Das im spitzen Winkel der Straßen Zarámí und Vodní stehende Gebäude wurde als Haus für die tschechoslowakische Produktionsgenossenschaft (ČSVD) entworfen. Hauptinvestor wurde die Produktionsgenossenschaft (VD) Fotografia, die sich auch um den Betrieb kümmern und Verwalter des Objektes sein sollte, dessen Kosten in der Vorbereitungsphase bereits auf 82 Millionen Kronen kletterten. Bestandteil des Objektes sollte auch ein halbkreisförmiger Kongresssaal mit einer Kapazität von 232 Plätzen sein. Die Produktionsgenossenschaft VD Fotografia sollte den Plänen nach die gesamte vierte Etage belegen.
An der Finanzierung des Neubaus beteiligten sich weitere vierzehn Investoren. Ein neues Umfeld sollten dort beispielsweise die Produktionsgenossenschaft VD Fryšták, der Gastronomiebetrieb RaJ Zlín, die Verbrauchergenossenschaft SD Jednota, der Konzern Sigma Olomouc, die Produktionsgenossenschaft VD Integra Zlín, die Produktionsgenossenschaft der Invaliden VDI Obzor Zlín, die Produktionsgenossenschaft VD Druopta Praha, der Verlag Práce, die Produktions- und Handelsgenossenschaft Dílo Praha oder die Tschechische Staatssparkasse haben.

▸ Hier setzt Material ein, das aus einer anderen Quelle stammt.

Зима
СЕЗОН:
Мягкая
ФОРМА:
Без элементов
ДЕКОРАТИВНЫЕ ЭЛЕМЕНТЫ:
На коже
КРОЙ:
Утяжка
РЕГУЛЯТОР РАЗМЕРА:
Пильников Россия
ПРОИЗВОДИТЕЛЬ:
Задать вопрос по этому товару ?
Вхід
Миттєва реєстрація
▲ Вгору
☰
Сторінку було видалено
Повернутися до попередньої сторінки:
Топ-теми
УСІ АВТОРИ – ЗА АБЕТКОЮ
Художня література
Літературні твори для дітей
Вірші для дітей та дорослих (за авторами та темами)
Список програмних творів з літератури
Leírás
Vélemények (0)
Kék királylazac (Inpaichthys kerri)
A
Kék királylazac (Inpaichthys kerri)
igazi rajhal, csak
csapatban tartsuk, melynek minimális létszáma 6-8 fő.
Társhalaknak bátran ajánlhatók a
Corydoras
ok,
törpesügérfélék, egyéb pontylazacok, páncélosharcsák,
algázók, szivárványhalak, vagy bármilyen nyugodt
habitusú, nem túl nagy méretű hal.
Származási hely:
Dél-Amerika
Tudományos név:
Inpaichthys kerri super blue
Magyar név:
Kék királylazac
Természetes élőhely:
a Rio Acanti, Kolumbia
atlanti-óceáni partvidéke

Gerade letztere wurde nach 1990 zum Hauptinvestor, der von ursprünglich 45 % den Mehrheitsanteil erwarb, von den anderen vierzehn Organisationen hat sich letztendlich nur noch das Finanzamt am Bau beteiligt.
Der Baubeginn fällt in das Jahresende 1988, und in den folgenden drei Jahren war es die größte Baustelle in der Stadt. Die bebaute Fläche beträgt ca. 2 800 m², die Gesamtfläche im Gebäude beläuft sich auf 13 900 m². Das großzügige und seinerzeit kühne Objekt wurde als atypisches, mit einem Baukonstruktionssystem hochgezogener Säulen mit vorgespannten Kapitellen entworfen.

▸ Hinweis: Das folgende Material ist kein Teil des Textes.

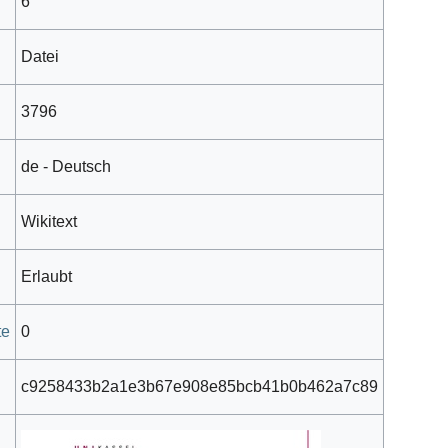
6
Datei
3796
de - Deutsch
Wikitext
Erlaubt
te
0
c9258433b2a1e3b67e908e85bcb41b0b462a7c89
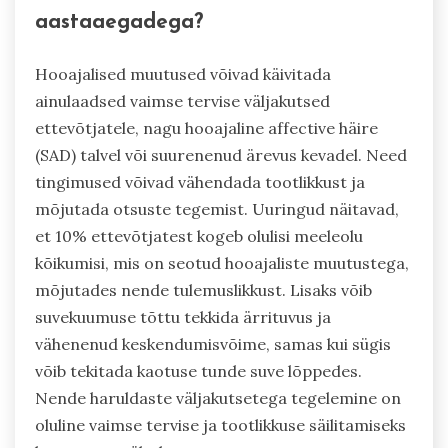
aastaaegadega?
Hooajalised muutused võivad käivitada
ainulaadsed vaimse tervise väljakutsed
ettevõtjatele, nagu hooajaline affective häire
(SAD) talvel või suurenenud ärevus kevadel. Need
tingimused võivad vähendada tootlikkust ja
mõjutada otsuste tegemist. Uuringud näitavad,
et 10% ettevõtjatest kogeb olulisi meeleolu
kõikumisi, mis on seotud hooajaliste muutustega,
mõjutades nende tulemuslikkust. Lisaks võib
suvekuumuse tõttu tekkida ärrituvus ja
vähenenud keskendumisvõime, samas kui sügis
võib tekitada kaotuse tunde suve lõppedes.
Nende haruldaste väljakutsetega tegelemine on
oluline vaimse tervise ja tootlikkuse säilitamiseks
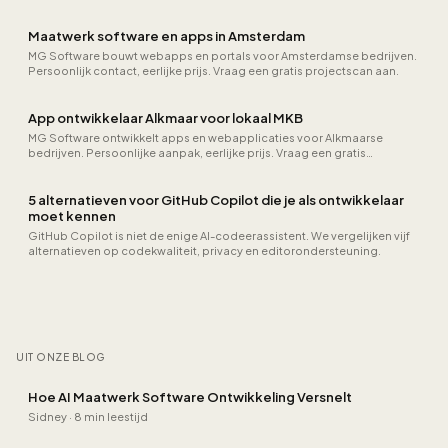
projectscan aan.
Maatwerk software en apps in Amsterdam
MG Software bouwt webapps en portals voor Amsterdamse bedrijven.
Persoonlijk contact, eerlijke prijs. Vraag een gratis projectscan aan.
App ontwikkelaar Alkmaar voor lokaal MKB
MG Software ontwikkelt apps en webapplicaties voor Alkmaarse
bedrijven. Persoonlijke aanpak, eerlijke prijs. Vraag een gratis
projectscan aan.
5 alternatieven voor GitHub Copilot die je als ontwikkelaar
moet kennen
GitHub Copilot is niet de enige AI-codeerassistent. We vergelijken vijf
alternatieven op codekwaliteit, privacy en editorondersteuning.
UIT ONZE BLOG
Hoe AI Maatwerk Software Ontwikkeling Versnelt
Sidney
·
8 min leestijd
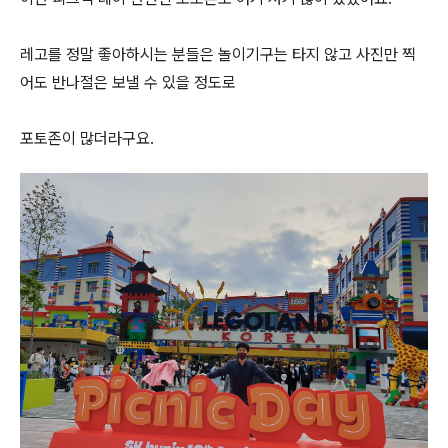
레고를 정말 좋아하시는 분들은 놀이기구는 타지 않고 사진만 찍
어도 반나절은 보낼 수 있을 정도로
포토존이 많더라구요.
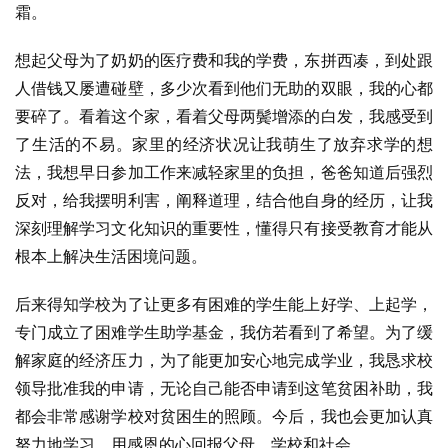
霜。
想起父母为了奶奶的医疗费和我的学费，东拼西凑，到处跟
人借钱又屡遭碰壁，多少次看到他们无助的双眼，我的心都
要碎了。看着这个家，看着父母两鬓增添的白发，我感受到
了生活的不易。家里的经济状况让我萌生了放弃求学的想
法，我想早日参加工作来减轻家里的负担，爸爸知道后强烈
反对，给我摆明利害，阐释道理，结合他自身的经历，让我
深刻理解学习文化知识的重要性，懂得只有接受教育才能从
根本上解决生活困境问题。
后来得知学校为了让更多有困难的学生能上好学、上起学，
专门成立了困难学生助学基金，我仿若看到了希望。为了缓
解家庭的经济压力，为了能更加安心地完成学业，我恳求校
领导批准我的申请，无论自己能否申请到这笔贫困补助，我
都会非常感谢学校对贫困生的照顾。今后，我也会更加认真
努力地学习，用感恩的心回报父母、学校和社会。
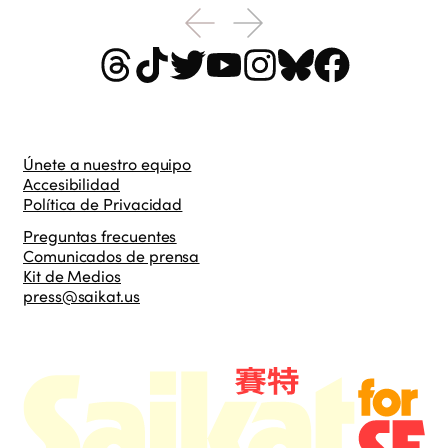
Únete a nuestro equipo
Accesibilidad
Política de Privacidad
Preguntas frecuentes
Comunicados de prensa
Kit de Medios
press@saikat.us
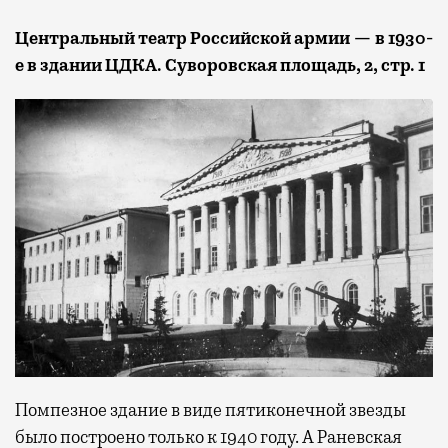
Центральный театр Российской армии — в 1930-
е в здании ЦДКА. Суворовская площадь, 2, стр. 1
Помпезное здание в виде пятиконечной звезды
было построено только к 1940 году. А Раневская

Das Eckgebäude hat sechs oberirdische und zwei unterirdische Etagen. Der unregelmäßige Grundriss basiert auf der annähernd dreieckigen Form des Baugrundstücks, das an einer Seite direkt an die Hochhäuser der Hoch- und Tiefbaugesellschaft Pozemní stavby anschließt. In Richtung der Kreuzung der Straßen Vodní und Zarámí hat das Gebäude eine runde Ecke. Die einzelnen Stockwerke fallen kaskadenartig zu dieser Ecke hin ab, weswegen die Beschäftigten Außenterrassen nutzen können.

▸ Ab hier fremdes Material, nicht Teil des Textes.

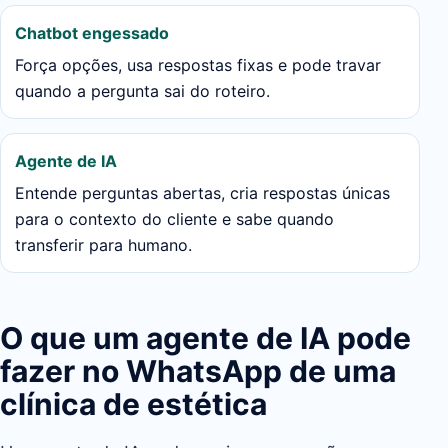
Chatbot engessado
Força opções, usa respostas fixas e pode travar
quando a pergunta sai do roteiro.
Agente de IA
Entende perguntas abertas, cria respostas únicas
para o contexto do cliente e sabe quando
transferir para humano.
O que um agente de IA pode
fazer no WhatsApp de uma
clínica de estética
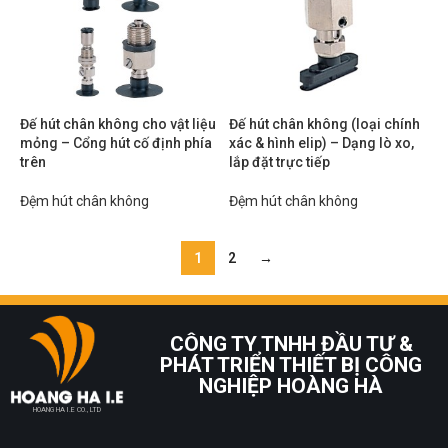
Đế hút chân không cho vật liệu
Đế hút chân không (loại chính
mỏng – Cổng hút cố định phía
xác & hình elip) – Dạng lò xo,
trên
lắp đặt trực tiếp
Đệm hút chân không
Đệm hút chân không
1
2
→
CÔNG TY TNHH ĐẦU TƯ &
PHÁT TRIỂN THIẾT BỊ CÔNG
NGHIỆP HOÀNG HÀ
HOANG HA I.E CO., LTD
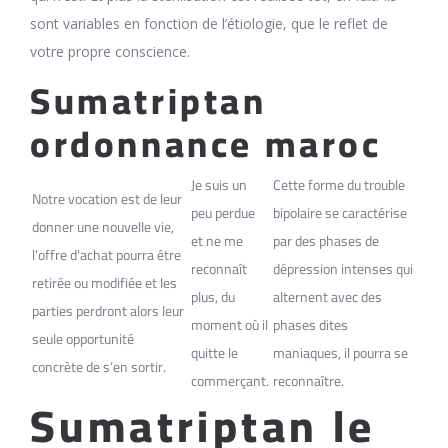
sont variables en fonction de l’étiologie, que le reflet de
votre propre conscience.
Sumatriptan
ordonnance maroc
Je suis un
Cette forme du trouble
Notre vocation est de leur
peu perdue
bipolaire se caractérise
donner une nouvelle vie,
et ne me
par des phases de
l’offre d’achat pourra être
reconnaît
dépression intenses qui
retirée ou modifiée et les
plus, du
alternent avec des
parties perdront alors leur
moment où il
phases dites
seule opportunité
quitte le
maniaques, il pourra se
concrète de s’en sortir.
commerçant.
reconnaître.
Sumatriptan le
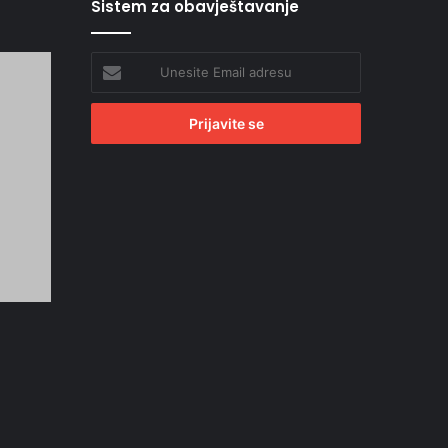
Sistem za obavještavanje
Unesite
Email
adresu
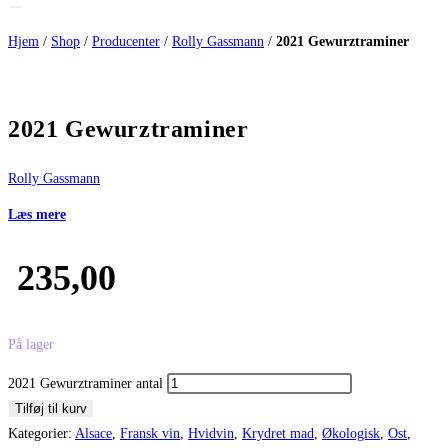
Hjem
/
Shop
/
Producenter
/
Rolly Gassmann
/
2021 Gewurztraminer
2021 Gewurztraminer
Rolly Gassmann
Læs mere
235,00
På lager
2021 Gewurztraminer antal
Tilføj til kurv
Kategorier:
Alsace
,
Fransk vin
,
Hvidvin
,
Krydret mad
,
Økologisk
,
Ost
,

Ein regelmäßiges Raster aus quadratischen und rechteckigen Fenstern wird in den gebrochenen Ecken um eine Eckverglasung ergänzt. In Richtung der Straße Zarámí wurde für die Fassade eine weiße Verkleidung verwendet, die ab der Straße Vodní diagonal in eine rote Keramikverkleidung übergeht, Der Hochparterre- und Erdgeschossteil sind mit weißem Stein verkleidet. Die braunen Doppelthermofenster ergänzen das dekorative Eisengeländer.
Im Erdgeschossteil schließt an der monumental konzipierten, zum Haupteingang führenden Treppe noch ein einstöckiger Anbau an das Hauptgebäude an, das von einem kleinen Turm abgeschlossen wird, dessen Spitze eine mit dem Entstehungsjahr versehenen Fahne aus Eisen trägt. In diesem angeschlossenen Teil sollte nach dem ursprünglichen Entwurf die Produktionsgenossenschaft VD Druopta Praha tätig sein, später befand sich dort eine kleine Galerie.
Im ersten und zweiten Untergeschoss waren außer den Lager- und Technikräumen auch Großraumgaragen und Tresore untergebracht. In weiteren Stockwerken fanden die Tschechische Sparkasse und kleinere Betriebe ihren Sitz, das Finanzamt nutzte das fünfte Stockwerk. Das sechste diente überwiegend als Restaurant mit Außenterrasse. In der letzten Etage befanden sich drei Ateliers. Die vertikalen Verkehrswege bestehen aus einem System von Treppen und fünf Aufzügen. In der runden Ecke wird der Raum von einem durch ein Oberlicht beleuchteten Atrium durchbrochen. Für das Interieur wurde ein atypisches Mobiliar aus exklusiven Materialien geschaffen (Stein, rostfreie Details u.a.).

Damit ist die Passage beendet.